Limitations & Future Work¶

Relies heavily on the quality of point tracking models; depth estimation fails if tracking fails.
Local rigidity assumptions may hold poorly in scenarios with drastic deformations.
Sliding window accumulation may introduce long-range drift errors.
Currently only predicts depth on sparse points without extension to dense depth maps.
Lack of comparison with 3D tracking methods like SpatialTracker on 2D tracking accuracy.

vs DepthCrafter/ChronoDepth: These video depth methods rely on large-scale annotation and strong feature backbones, whereas the proposed method does not and significantly outperforms them in 3D-AJ.
vs SpatialTracker: SpatialTracker utilizes MDE to assist 2D tracking (2D \(\rightarrow\) 3D \(\rightarrow\) refinement \(\rightarrow\) 2D).
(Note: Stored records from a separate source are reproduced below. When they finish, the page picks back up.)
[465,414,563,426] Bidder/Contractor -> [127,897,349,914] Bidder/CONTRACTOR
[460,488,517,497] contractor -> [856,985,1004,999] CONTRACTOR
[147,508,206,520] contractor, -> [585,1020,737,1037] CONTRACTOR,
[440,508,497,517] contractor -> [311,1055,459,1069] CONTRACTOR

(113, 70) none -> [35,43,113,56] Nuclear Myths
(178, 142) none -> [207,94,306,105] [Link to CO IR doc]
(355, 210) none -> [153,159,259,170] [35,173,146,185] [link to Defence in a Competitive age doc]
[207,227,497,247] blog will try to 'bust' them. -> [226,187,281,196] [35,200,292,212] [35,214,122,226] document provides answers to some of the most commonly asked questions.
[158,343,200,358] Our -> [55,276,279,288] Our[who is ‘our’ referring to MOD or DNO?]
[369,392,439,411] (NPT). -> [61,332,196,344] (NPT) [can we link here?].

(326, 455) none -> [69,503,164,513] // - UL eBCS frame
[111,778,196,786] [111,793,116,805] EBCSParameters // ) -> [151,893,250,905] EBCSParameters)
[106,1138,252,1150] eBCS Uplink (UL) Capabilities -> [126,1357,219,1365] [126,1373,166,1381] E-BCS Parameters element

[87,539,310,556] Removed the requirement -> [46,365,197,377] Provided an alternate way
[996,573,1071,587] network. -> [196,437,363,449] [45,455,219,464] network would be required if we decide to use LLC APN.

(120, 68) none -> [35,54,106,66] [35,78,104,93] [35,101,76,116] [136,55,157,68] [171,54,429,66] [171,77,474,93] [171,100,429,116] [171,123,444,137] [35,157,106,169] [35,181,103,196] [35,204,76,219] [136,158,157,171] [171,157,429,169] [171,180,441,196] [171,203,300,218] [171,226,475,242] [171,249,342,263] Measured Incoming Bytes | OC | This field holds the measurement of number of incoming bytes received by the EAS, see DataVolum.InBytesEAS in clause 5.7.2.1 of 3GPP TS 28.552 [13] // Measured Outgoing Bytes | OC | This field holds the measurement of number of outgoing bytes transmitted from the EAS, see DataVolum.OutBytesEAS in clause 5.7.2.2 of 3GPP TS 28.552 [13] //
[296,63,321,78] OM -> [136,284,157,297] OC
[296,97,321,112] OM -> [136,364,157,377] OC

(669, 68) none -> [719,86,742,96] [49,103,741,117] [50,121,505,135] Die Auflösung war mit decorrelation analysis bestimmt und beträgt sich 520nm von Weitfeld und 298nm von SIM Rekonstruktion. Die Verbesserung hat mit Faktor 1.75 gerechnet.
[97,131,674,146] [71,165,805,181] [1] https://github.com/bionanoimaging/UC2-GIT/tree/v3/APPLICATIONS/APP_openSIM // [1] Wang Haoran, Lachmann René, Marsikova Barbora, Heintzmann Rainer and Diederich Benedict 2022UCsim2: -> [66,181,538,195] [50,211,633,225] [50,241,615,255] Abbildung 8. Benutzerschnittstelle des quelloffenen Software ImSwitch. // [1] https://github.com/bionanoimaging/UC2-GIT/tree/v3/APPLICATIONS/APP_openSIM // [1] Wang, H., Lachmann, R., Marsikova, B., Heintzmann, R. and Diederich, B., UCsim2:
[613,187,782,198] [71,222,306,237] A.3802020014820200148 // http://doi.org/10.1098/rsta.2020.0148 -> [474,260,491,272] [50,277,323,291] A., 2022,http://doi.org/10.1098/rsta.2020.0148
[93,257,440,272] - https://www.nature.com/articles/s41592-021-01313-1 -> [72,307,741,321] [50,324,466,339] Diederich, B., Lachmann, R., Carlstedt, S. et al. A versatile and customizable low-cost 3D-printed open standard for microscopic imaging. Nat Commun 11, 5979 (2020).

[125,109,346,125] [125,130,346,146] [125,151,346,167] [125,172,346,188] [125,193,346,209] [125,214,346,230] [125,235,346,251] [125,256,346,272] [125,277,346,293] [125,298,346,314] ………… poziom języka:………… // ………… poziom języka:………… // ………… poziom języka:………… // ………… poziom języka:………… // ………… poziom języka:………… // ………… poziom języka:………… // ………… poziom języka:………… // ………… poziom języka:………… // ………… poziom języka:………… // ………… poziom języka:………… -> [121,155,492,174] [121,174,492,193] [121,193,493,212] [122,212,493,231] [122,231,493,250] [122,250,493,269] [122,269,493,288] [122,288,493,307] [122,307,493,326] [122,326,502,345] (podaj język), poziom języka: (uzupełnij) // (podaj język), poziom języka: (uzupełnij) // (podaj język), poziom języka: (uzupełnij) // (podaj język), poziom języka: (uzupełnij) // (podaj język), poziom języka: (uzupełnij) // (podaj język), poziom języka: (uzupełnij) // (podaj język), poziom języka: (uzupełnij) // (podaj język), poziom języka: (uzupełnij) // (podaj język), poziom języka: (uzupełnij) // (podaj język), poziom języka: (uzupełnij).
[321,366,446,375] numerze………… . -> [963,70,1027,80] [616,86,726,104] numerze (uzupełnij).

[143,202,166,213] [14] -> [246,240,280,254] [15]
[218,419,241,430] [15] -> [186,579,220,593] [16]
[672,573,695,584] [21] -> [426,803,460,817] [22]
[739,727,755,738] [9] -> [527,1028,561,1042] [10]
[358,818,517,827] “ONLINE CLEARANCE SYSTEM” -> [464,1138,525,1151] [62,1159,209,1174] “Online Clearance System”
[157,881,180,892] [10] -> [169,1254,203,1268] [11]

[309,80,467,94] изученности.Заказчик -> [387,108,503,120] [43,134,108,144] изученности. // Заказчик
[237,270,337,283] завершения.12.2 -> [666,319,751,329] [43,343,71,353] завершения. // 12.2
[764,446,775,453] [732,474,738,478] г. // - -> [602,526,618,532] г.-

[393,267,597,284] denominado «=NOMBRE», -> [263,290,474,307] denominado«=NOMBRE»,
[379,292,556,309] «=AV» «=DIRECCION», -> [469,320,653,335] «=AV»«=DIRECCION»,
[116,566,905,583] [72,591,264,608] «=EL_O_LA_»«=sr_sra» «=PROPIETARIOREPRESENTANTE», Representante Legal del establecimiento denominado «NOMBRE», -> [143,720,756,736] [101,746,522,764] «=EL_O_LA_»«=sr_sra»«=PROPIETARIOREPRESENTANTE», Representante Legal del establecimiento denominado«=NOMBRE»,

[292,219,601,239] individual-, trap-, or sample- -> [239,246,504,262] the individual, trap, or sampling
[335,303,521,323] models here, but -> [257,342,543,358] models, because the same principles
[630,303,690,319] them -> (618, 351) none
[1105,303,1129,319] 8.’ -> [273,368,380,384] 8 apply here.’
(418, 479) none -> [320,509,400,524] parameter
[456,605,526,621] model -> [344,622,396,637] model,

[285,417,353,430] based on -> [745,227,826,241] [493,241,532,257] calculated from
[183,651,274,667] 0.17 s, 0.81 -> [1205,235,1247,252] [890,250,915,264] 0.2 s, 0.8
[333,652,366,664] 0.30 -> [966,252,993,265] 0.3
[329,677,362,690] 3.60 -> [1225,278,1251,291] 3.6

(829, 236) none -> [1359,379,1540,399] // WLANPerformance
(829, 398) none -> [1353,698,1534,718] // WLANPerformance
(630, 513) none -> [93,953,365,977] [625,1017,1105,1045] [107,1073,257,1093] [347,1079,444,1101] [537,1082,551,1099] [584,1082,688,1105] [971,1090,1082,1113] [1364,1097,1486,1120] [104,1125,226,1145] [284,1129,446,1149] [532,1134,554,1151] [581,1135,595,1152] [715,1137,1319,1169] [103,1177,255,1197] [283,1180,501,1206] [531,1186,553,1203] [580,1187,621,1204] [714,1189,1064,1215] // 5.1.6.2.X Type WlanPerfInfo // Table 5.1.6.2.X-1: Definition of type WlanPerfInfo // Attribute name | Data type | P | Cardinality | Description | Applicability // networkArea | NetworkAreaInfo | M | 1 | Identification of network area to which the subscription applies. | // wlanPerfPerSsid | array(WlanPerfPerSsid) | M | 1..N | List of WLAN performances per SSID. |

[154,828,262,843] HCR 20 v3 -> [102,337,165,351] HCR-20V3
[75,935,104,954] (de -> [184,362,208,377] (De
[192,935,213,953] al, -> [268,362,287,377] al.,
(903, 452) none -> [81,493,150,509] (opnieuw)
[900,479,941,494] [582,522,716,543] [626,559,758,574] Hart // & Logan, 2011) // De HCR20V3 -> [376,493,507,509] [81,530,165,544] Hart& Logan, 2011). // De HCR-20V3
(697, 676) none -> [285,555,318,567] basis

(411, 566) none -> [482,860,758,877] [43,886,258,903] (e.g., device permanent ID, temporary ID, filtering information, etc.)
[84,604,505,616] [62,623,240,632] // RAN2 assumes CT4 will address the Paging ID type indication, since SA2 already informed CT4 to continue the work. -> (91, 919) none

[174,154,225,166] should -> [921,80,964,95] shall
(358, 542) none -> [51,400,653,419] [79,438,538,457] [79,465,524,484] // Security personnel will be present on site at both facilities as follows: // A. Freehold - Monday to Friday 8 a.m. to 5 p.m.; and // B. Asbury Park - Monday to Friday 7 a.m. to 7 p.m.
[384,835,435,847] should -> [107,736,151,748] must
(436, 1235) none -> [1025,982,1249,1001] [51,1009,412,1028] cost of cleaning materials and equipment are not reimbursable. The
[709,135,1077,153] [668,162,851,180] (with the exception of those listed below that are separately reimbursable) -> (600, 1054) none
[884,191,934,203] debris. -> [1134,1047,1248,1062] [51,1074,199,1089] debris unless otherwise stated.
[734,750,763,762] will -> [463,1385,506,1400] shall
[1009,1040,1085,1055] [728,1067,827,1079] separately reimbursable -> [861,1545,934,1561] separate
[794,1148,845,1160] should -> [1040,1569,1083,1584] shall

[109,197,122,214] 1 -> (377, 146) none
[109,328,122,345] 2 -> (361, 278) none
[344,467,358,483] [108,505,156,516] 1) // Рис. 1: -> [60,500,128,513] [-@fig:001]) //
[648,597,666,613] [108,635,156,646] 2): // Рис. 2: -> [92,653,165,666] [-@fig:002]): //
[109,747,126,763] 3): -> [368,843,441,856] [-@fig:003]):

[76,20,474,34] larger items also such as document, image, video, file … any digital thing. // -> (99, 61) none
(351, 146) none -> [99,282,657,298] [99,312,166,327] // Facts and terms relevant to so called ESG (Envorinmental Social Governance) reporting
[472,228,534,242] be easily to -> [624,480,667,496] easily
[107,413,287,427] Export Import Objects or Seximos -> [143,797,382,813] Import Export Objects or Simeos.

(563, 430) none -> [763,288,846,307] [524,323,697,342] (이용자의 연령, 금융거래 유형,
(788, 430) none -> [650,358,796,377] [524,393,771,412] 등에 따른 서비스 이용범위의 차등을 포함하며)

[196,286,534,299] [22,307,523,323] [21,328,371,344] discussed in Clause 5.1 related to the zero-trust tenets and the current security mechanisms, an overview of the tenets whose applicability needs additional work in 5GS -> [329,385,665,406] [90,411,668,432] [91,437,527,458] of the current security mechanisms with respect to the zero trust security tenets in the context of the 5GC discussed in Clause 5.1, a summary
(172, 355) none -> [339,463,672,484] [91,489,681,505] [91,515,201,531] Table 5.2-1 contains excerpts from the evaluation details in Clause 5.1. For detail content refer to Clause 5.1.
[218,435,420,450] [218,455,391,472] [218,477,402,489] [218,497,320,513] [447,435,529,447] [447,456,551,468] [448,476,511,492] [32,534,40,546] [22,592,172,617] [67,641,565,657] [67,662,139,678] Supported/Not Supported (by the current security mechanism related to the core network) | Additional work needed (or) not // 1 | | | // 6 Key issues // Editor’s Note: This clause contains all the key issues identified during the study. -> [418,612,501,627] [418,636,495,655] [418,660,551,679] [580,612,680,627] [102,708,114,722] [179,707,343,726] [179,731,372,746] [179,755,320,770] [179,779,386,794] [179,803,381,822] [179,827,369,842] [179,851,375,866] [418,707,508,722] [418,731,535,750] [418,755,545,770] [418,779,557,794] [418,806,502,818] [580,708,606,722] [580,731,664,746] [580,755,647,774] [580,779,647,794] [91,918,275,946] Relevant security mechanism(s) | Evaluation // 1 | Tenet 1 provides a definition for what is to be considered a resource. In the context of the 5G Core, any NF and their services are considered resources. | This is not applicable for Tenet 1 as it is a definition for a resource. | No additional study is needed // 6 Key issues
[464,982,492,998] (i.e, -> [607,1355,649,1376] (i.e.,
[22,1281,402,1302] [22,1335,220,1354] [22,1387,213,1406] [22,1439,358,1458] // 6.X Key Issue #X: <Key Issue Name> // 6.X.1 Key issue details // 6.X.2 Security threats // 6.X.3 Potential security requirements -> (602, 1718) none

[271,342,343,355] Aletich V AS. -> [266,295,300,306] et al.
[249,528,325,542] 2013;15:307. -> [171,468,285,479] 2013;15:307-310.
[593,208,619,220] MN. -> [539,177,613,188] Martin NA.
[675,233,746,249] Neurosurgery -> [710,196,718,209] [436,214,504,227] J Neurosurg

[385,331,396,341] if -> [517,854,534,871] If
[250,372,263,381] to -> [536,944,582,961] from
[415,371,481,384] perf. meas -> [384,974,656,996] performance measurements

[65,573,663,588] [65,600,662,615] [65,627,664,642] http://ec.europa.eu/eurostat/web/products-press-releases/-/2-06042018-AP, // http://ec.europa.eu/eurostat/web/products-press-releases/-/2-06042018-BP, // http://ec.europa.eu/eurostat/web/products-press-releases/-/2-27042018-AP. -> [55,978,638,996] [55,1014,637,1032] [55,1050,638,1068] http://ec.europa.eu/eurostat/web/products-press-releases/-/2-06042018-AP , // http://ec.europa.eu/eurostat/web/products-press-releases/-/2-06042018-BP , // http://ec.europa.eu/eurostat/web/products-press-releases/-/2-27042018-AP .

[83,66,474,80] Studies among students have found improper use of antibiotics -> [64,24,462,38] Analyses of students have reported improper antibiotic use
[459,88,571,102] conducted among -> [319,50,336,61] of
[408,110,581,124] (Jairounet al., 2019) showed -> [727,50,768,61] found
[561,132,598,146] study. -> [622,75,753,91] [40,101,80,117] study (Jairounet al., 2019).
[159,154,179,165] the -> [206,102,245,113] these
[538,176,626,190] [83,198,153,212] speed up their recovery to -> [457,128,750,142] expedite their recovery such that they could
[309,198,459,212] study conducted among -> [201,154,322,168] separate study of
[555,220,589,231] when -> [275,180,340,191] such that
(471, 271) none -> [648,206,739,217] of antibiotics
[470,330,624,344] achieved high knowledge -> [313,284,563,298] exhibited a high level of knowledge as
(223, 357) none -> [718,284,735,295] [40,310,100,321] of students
This work reverses this paradigm, mining 3D geometric information directly from 2D trajectories.
vs TrackTo4D: Similarly reconstructs 3D from trajectories, but introduces additional dynamic constraints and low-dimensional basis assumptions, which this work does not require.

Rating¶

Novelty: ⭐⭐⭐⭐⭐ The perspective of inferring depth from pure motion trajectories is very novel, and the structured light analogy is extremely inspiring.
Experimental Thoroughness: ⭐⭐⭐⭐ Comprehensively compared on TAPVid-3D, though details of the ablation studies are limited.
Writing Quality: ⭐⭐⭐⭐⭐ The theoretical derivation is clear, and the transition from intuition to mathematical motivation is seamless.
Value: ⭐⭐⭐⭐⭐ Opens up a new paradigm for depth estimation, and its zero-shot generalization capabilities make it highly practical.